Cake-face smiled, showing off her bright white teeth. “I haven’t seen you around town.” Her voice was laced with a syrupy sweetness that hadn’t been there two minutes ago.

She slithered one butt cheek off her bar stool to move closer to him, her arm “accidentally” brushing his as she placed her margarita on the table. “I’m Larissa Worthington, as in Worthington Real Estate.”

His eyes weren’t on her. He hadn’t even glanced in her direction. No, his gaze was still locked on me.

“If you’re looking to move here, I can help you find the most sublime place.” Her manicured hand settled on Vic’s forearm. “And I give the most thorough tours.”

Everything in him changed, but it wasn’t like a flicked switch.
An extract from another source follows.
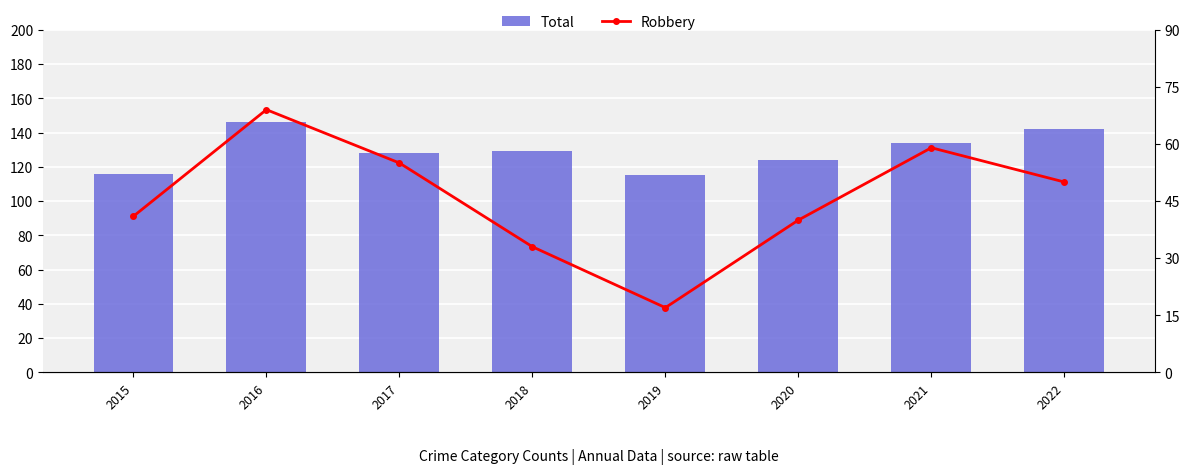

Reading left to right, list all the values displayed in this chart.

Total: 116	146	128	129	115	124	134	142
Robbery: 41	69	55	33	17	40	59	50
This was a slow, threatening boil.

His jaw tightened.

His brows dipped.

And then his gaze unlocked from mine and moved. It was like a sniper rifle about to find its target. The question was whether he’d pull the trigger or not.

Oh boy. This wasn’t going to be pretty. And I should probably say something, but she was a bitch, and I wasn’t feeling up to giving her a pass.

“I think you should get your hand off me before I snap off those fake-ass nails and shove them down your throat.”

Cake-face sucked in a breath and her mouth dropped open.

I laughed inwardly. He really had no people skills, and I liked that about him. He told it like it was.

She slammed her jaw shut, and if it were at all possible to see her brain working, it would be a giant hamster wheel churning at full speed, because I was pretty sure she wasn’t accustomed to anyone speaking to her like that.